--- Data provided Enclosed Below ---
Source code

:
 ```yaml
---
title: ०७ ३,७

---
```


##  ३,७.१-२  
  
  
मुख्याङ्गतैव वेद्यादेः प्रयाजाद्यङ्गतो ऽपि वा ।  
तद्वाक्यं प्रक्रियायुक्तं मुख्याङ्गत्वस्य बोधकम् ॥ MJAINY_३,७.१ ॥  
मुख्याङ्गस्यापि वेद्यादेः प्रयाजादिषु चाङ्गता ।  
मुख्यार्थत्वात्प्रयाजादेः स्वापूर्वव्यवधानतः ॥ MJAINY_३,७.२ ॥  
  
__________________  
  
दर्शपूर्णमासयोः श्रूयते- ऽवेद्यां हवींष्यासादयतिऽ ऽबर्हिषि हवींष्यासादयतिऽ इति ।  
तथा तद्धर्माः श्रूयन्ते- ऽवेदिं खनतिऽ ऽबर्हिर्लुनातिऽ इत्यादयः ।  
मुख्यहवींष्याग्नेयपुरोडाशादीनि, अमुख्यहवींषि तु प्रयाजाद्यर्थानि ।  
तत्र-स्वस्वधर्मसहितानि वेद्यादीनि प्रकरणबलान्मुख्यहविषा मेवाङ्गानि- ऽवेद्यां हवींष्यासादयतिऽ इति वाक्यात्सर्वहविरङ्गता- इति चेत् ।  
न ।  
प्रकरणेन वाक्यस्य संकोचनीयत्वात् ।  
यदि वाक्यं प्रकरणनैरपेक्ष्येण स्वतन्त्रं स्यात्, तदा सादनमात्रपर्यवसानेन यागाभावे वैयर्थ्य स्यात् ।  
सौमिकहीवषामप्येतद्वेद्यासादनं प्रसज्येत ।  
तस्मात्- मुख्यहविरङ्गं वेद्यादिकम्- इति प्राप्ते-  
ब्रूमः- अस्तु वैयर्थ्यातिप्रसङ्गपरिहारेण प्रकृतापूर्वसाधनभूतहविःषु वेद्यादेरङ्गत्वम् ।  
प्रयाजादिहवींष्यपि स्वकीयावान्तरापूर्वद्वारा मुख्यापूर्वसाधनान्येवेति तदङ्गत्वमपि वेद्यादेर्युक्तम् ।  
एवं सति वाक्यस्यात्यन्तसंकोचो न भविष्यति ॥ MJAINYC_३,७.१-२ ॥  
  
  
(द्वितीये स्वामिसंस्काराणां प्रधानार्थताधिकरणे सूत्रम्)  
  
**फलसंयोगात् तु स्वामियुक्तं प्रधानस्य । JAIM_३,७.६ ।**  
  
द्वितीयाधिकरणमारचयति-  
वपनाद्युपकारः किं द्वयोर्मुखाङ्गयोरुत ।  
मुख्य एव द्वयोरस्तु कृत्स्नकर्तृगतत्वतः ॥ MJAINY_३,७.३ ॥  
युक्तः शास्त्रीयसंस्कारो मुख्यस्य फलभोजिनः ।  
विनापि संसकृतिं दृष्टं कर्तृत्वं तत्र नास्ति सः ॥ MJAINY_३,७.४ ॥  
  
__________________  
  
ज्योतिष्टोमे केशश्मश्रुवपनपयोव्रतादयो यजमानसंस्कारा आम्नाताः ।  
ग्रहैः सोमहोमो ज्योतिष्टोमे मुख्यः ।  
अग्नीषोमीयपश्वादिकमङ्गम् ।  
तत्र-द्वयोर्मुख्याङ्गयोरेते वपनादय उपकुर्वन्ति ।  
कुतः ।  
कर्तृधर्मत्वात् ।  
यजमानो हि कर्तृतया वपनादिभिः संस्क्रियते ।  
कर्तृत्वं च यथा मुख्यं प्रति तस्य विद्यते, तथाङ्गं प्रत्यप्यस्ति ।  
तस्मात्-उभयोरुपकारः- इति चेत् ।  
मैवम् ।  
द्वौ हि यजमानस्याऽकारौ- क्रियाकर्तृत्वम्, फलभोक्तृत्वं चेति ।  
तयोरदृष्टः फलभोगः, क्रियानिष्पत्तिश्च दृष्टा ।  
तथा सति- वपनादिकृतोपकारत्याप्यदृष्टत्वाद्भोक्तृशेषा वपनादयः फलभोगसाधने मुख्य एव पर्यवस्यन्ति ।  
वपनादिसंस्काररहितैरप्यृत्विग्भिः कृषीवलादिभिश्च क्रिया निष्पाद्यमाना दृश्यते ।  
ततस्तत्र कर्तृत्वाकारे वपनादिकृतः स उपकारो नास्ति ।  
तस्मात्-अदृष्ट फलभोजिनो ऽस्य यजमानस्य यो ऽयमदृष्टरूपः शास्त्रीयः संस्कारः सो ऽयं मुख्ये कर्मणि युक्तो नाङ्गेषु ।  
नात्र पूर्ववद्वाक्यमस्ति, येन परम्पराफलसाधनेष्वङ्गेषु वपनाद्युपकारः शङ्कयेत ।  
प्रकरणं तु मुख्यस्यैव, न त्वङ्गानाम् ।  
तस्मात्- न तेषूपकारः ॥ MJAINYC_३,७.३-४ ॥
--- End of Enclosed Data provided ---
Activity
The line containing "यजमानो हि कर्तृतया वपनादिभिः संस्क्रियते ।" and every line after it, through the last one above, should be written out word for word.

Answer section
यजमानो हि कर्तृतया वपनादिभिः संस्क्रियते ।  
कर्तृत्वं च यथा मुख्यं प्रति तस्य विद्यते, तथाङ्गं प्रत्यप्यस्ति ।  
तस्मात्-उभयोरुपकारः- इति चेत् ।  
मैवम् ।  
द्वौ हि यजमानस्याऽकारौ- क्रियाकर्तृत्वम्, फलभोक्तृत्वं चेति ।  
तयोरदृष्टः फलभोगः, क्रियानिष्पत्तिश्च दृष्टा ।  
तथा सति- वपनादिकृतोपकारत्याप्यदृष्टत्वाद्भोक्तृशेषा वपनादयः फलभोगसाधने मुख्य एव पर्यवस्यन्ति ।  
वपनादिसंस्काररहितैरप्यृत्विग्भिः कृषीवलादिभिश्च क्रिया निष्पाद्यमाना दृश्यते ।  
ततस्तत्र कर्तृत्वाकारे वपनादिकृतः स उपकारो नास्ति ।  
तस्मात्-अदृष्ट फलभोजिनो ऽस्य यजमानस्य यो ऽयमदृष्टरूपः शास्त्रीयः संस्कारः सो ऽयं मुख्ये कर्मणि युक्तो नाङ्गेषु ।  
नात्र पूर्ववद्वाक्यमस्ति, येन परम्पराफलसाधनेष्वङ्गेषु वपनाद्युपकारः शङ्कयेत ।  
प्रकरणं तु मुख्यस्यैव, न त्वङ्गानाम् ।  
तस्मात्- न तेषूपकारः ॥ MJAINYC_३,७.३-४ ॥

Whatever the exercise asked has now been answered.